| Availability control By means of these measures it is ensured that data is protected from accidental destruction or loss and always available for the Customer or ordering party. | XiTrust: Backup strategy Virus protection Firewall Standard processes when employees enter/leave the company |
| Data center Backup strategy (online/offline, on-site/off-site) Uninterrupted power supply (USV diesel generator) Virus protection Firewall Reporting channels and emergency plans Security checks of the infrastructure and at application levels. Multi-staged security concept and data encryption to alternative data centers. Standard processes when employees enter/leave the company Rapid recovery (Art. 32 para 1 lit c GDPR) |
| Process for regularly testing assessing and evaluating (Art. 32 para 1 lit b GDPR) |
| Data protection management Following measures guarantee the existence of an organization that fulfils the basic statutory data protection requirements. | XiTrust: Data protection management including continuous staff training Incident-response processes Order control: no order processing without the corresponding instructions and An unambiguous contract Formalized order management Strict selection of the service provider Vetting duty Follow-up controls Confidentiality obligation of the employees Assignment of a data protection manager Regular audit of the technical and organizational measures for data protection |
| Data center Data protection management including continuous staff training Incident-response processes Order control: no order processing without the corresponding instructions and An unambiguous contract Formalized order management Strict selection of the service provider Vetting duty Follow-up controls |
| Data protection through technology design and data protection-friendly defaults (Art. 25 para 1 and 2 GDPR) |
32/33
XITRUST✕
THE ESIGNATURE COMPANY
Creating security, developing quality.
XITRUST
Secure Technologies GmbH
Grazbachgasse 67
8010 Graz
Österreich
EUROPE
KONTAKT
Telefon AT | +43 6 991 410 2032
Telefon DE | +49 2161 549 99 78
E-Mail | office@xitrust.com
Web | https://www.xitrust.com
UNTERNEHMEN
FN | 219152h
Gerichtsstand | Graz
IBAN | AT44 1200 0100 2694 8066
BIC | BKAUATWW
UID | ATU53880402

※ ※ ※

Output the listing above in its entirety, exactly as given.

| Availability control By means of these measures it is ensured that data is protected from accidental destruction or loss and always available for the Customer or ordering party. | XiTrust: Backup strategy Virus protection Firewall Standard processes when employees enter/leave the company |
| Data center Backup strategy (online/offline, on-site/off-site) Uninterrupted power supply (USV diesel generator) Virus protection Firewall Reporting channels and emergency plans Security checks of the infrastructure and at application levels. Multi-staged security concept and data encryption to alternative data centers. Standard processes when employees enter/leave the company Rapid recovery (Art. 32 para 1 lit c GDPR) |
| Process for regularly testing assessing and evaluating (Art. 32 para 1 lit b GDPR) |
| Data protection management Following measures guarantee the existence of an organization that fulfils the basic statutory data protection requirements. | XiTrust: Data protection management including continuous staff training Incident-response processes Order control: no order processing without the corresponding instructions and An unambiguous contract Formalized order management Strict selection of the service provider Vetting duty Follow-up controls Confidentiality obligation of the employees Assignment of a data protection manager Regular audit of the technical and organizational measures for data protection |
| Data center Data protection management including continuous staff training Incident-response processes Order control: no order processing without the corresponding instructions and An unambiguous contract Formalized order management Strict selection of the service provider Vetting duty Follow-up controls |
| Data protection through technology design and data protection-friendly defaults (Art. 25 para 1 and 2 GDPR) |
32/33
XITRUST✕
THE ESIGNATURE COMPANY
Creating security, developing quality.
XITRUST
Secure Technologies GmbH
Grazbachgasse 67
8010 Graz
Österreich
EUROPE
KONTAKT
Telefon AT | +43 6 991 410 2032
Telefon DE | +49 2161 549 99 78
E-Mail | office@xitrust.com
Web | https://www.xitrust.com
UNTERNEHMEN
FN | 219152h
Gerichtsstand | Graz
IBAN | AT44 1200 0100 2694 8066
BIC | BKAUATWW
UID | ATU53880402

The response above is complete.